------ Document section ------
Peak Ridge Capital Group’s venture capital fund, the Peak Ridge AgTech Fund, has expanded its advisory board to include Tommy G. Thompson, former four-time governor of Wisconsin and US secretary of health and human services.
As governor of Wisconsin from 1986 through 2002, Thompson was well-known for his efforts to revitalize the Wisconsin economy.
He also served as the secretary of health and human services under the Bush administration from 2001 to 2005 and has received numerous awards for his public service.
Thompson is currently a partner at Akin Gump Strauss Hauer & Feld and an active member on the board of directors of several biotech companies.
"Former governor Thompson is an exceptional addition to our advisory board," says Michael McNally, chairman and chief executive of Peak Ridge Capital Group. "He brings invaluable experience and possesses a strong background in agriculture and agri-business issues. We look forward to utilising his experience as we continue to invest in early-stage opportunities for our investors.”
“I’m very excited to be working with such a well-regarded firm as Peak Ridge which has a global reach, and especially happy to be working on a fund that is based in the Midwest and focused on the fields of agriculture and technology,” Thompson says. “With their experience, superior track record and ability to identify value in companies, there is no fund better positioned to be successful in the agricultural investment arena.”
------ Data provided ------
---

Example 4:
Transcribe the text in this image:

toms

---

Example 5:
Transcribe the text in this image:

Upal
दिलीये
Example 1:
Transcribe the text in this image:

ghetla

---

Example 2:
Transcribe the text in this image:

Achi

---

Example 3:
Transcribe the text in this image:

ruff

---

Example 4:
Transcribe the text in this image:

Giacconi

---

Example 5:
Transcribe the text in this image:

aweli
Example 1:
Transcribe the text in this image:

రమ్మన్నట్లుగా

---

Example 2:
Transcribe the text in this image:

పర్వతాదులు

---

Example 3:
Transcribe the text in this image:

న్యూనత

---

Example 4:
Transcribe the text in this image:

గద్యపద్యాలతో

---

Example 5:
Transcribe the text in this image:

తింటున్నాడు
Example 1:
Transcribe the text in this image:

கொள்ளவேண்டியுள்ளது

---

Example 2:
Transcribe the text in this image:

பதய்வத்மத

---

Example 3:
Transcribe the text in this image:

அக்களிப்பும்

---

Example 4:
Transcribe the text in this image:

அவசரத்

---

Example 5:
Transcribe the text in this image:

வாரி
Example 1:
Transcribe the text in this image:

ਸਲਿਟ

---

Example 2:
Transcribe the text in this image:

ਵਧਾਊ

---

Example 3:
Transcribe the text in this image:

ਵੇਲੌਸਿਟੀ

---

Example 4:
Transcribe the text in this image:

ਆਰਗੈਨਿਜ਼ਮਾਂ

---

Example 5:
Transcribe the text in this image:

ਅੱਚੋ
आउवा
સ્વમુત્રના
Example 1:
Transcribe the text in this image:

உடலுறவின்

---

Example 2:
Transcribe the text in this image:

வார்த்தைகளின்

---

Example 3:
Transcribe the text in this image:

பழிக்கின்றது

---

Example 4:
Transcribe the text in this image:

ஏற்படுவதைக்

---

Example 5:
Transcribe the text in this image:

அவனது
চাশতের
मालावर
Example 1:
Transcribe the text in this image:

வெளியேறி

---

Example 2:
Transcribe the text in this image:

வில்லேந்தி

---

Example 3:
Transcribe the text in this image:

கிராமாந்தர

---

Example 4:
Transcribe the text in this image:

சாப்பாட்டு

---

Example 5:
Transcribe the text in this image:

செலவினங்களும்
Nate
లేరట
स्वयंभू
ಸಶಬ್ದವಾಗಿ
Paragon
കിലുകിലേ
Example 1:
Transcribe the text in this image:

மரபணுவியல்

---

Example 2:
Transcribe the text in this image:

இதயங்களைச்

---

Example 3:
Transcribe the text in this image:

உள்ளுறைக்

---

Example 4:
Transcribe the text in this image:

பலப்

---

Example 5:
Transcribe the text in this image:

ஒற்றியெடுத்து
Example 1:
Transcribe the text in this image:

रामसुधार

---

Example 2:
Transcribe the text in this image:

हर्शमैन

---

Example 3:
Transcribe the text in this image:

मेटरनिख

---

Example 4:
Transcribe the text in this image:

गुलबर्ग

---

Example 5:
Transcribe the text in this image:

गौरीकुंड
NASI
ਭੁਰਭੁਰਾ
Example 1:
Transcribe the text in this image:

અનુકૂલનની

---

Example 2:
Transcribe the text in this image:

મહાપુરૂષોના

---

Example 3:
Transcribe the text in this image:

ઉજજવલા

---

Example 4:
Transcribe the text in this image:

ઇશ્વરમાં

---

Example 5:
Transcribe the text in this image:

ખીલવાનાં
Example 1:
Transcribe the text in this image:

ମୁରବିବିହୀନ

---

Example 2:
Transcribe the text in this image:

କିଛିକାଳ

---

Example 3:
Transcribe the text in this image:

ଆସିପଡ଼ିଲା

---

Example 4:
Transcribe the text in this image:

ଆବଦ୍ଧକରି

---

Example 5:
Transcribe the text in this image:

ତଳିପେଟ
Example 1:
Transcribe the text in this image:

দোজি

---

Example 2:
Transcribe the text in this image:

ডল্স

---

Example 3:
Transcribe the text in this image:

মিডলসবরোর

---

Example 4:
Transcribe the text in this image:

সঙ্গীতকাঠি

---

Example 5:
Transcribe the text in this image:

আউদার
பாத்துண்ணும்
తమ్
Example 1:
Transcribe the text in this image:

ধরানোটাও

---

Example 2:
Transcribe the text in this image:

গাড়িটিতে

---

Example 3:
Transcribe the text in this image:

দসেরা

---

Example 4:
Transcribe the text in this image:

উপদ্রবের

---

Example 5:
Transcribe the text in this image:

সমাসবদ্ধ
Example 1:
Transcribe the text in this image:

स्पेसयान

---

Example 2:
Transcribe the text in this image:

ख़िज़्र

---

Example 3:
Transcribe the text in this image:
------
◆ **Work to be completed**
Write out the passage of the Peak Ridge advisory board announcement starting at "As governor of" and ending at "his public service.". Work only from the text and set the data aside.

◆ **Reply**
As governor of Wisconsin from 1986 through 2002, Thompson was well-known for his efforts to revitalize the Wisconsin economy.
He also served as the secretary of health and human services under the Bush administration from 2001 to 2005 and has received numerous awards for his public service.